The irony of the violent European and American reactions to migrants in need is the history of freedom and unity we pride ourselves in. In the Europe, revolutions calling for “liberty, equality, and brotherhood”; in the United States, we broke off from the British with Patrick Henry proclaiming, “Give me liberty, or give me death!” While Western countries consistently take pride in our history with national holidays, the governments and citizens tend to forget that migrants have adapted such similar ideas and values. Even at just 16 years old, Adeline reflects almost Henry’s exact enthusiasm: “We’ll make it to Europe, or we’ll die trying.” Flavio marches through the desert for a greater future. Najia fights the risks of being a solo woman traveler.

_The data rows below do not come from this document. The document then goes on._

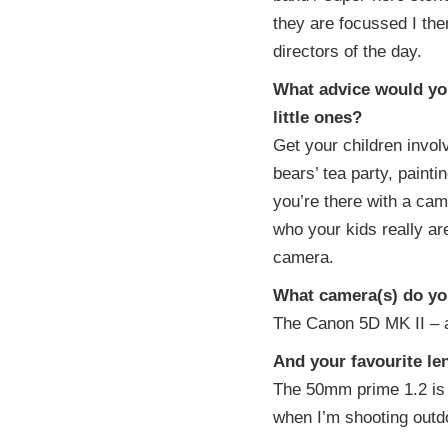
they are focussed I the
directors of the day.
What advice would you
little ones?
Get your children invol
bears’ tea party, painti
you’re there with a cam
who your kids really are
camera.
What camera(s) do you
The Canon 5D MK II – a 
And your favourite le
The 50mm prime 1.2 is 
when I’m shooting outd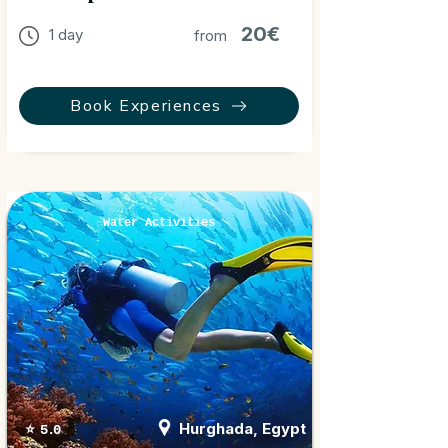
20€
1 day
from
Book Experiences
Water Activities
Hurghada, Egypt
⭐ 5.0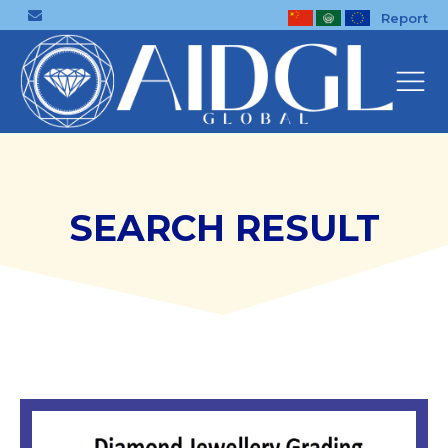
Report
SEARCH RESULT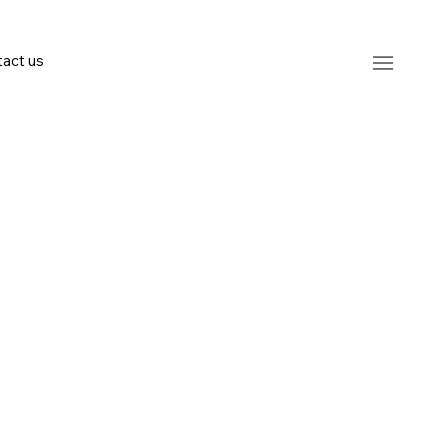
act us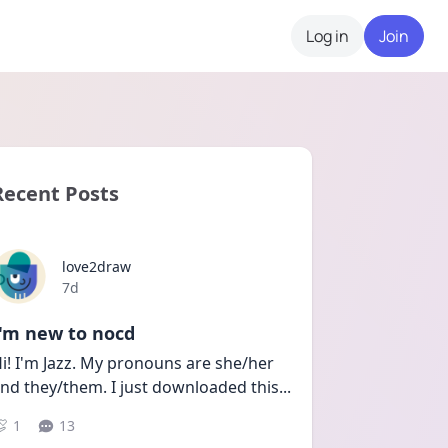
Log in
Join
Recent Posts
love2draw
Date posted
7d
I'm new to nocd
i! I'm Jazz. My pronouns are she/her 
nd they/them. I just downloaded this
...
1
13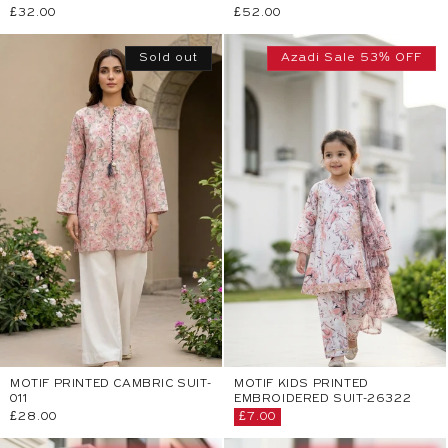
Regular
£32.00
Regular
£52.00
price
price
Sold out
Azadi Sale 53% OFF
MOTIF PRINTED CAMBRIC SUIT-
MOTIF KIDS PRINTED
011
EMBROIDERED SUIT-26322
Regular
£28.00
Sale
£7.00
price
price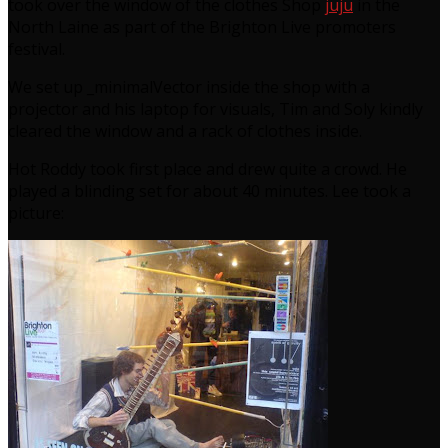
took over the window of the clothes Shop
juju
in the
North Laine as part of the Brighton Live promoters
festival.
We set up _minimalVector inside the shop with a
projector and his laptop for visuals, Tim and Soly kindly
cleared the window and a rack of clothes inside.
Hot Roddy took first place and drew quite a crowd. He
played a blinding set for about 40 minutes. Lee took a
picture:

Yet, almost 250 years later, the United States and Europe push migrants away from their shores. We can say these modern-day rebels are not deserving of our rights to live and travel comfortably, but cannot ignore the significantly greater desperation and needs they have. In torturing asylum seekers and maintaining racialized military strategies, we have forgotten the values ingrained in our rights. Perhaps in forgetting our rights are not privileges, common discourse on entitlement and what human beings deserve has evolved into our current political climate. It is essential for us to revisit not only the atrocities we have committed, but also the enlightenment of human rights we had strived to maintain in our societies. Perhaps in this way, we may empathize rather than sympathize with migrants, who are justly as human as us.